Grupa została zwerbowana przez NKWD podczas studiów na Uniwersytecie w Cambridge w latach trzydziestych XX wieku, ale dokładny moment jest przedmiotem dyskusji. Blunt twierdził, że zostali zatrudnieni jako agenci dopiero po ukończeniu studiów. Blunt, członek Trinity College, był kilka lat starszy od Burgessa, Macleana i Philby'ego; pełnił funkcję obserwatora talentów i rekrutera.
Byli Idealistami, cała piątka była przekonana, że marksizm-leninizm sowieckiego komunizmu jest najlepszym dostępnym systemem politycznym i najlepszą obroną przed faszyzmem. Wszyscy kontynuowali udane kariery w oddziałach rządu brytyjskiego. Przekazali Sowietom duże ilości informacji wywiadowczych do tego stopnia, że KGB nabrało podejrzeń, że przynajmniej część z nich była fałszywa. Powolne demaskowanie i brak zaufania do brytyjskiego bezpieczeństwa, pojawiło się też w Stanach Zjednoczonych.
Pięciu wywiadowców dostarczyło Związkowi Radzieckiemu informacje wywiadowcze pod dowództwem ich kontrolera NKWD, Jurija Modina.

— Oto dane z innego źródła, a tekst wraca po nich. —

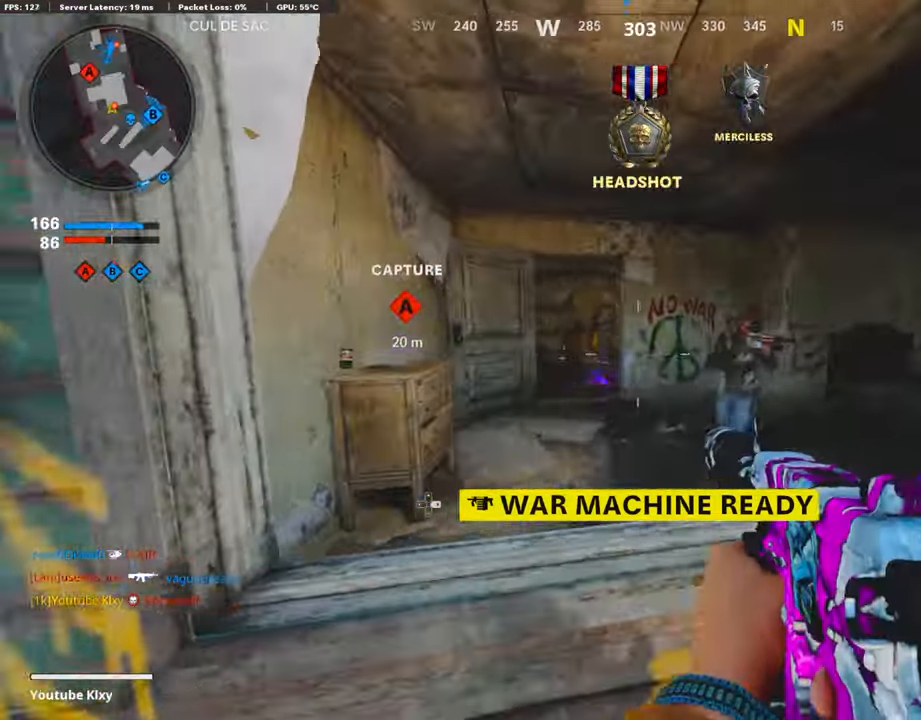
{"buttons": ["R2"], "left_stick": "down-left", "right_stick": "center", "events": [[34, "right_stick", "center"], [101, "R2", "up"], [168, "left_stick", "up-right"], [353, "R2", "down"], [353, "left_stick", "down-right"], [353, "right_stick", "left"], [438, "left_stick", "down-left"], [505, "right_stick", "center"]]}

Ten kontroler później poinformował, że wywiad radziecki nie ufał podwójnym agentom z Cambridge podczas drugiej wojny światowej i miał trudności z uwierzeniem, że ci mężczyźni będą mieli dostęp do ściśle tajnych dokumentów. Szczególnie byli podejrzliwi w stosunku do Harolda „Kima” Philby’ego i zastanawiano się, jak mógł zostać oficerem brytyjskiego wywiadu, biorąc pod uwagę jego komunistyczną przeszłość. W jednym z późniejszych raportów stwierdzono: „Około połowa dokumentów, które brytyjscy szpiedzy wysłali do Moskwy, nigdy nawet nie została przeczytana” z powodu sowieckiej paranoi i ostrożności. Niemniej jednak radziecki wywiad otrzymał wiele tajnych informacji – 1771 dokumentów od Blunta, 4605 od Burgessa, 4593 od MacLean i 5832 od Cairncross – od 1941 do 1945 roku.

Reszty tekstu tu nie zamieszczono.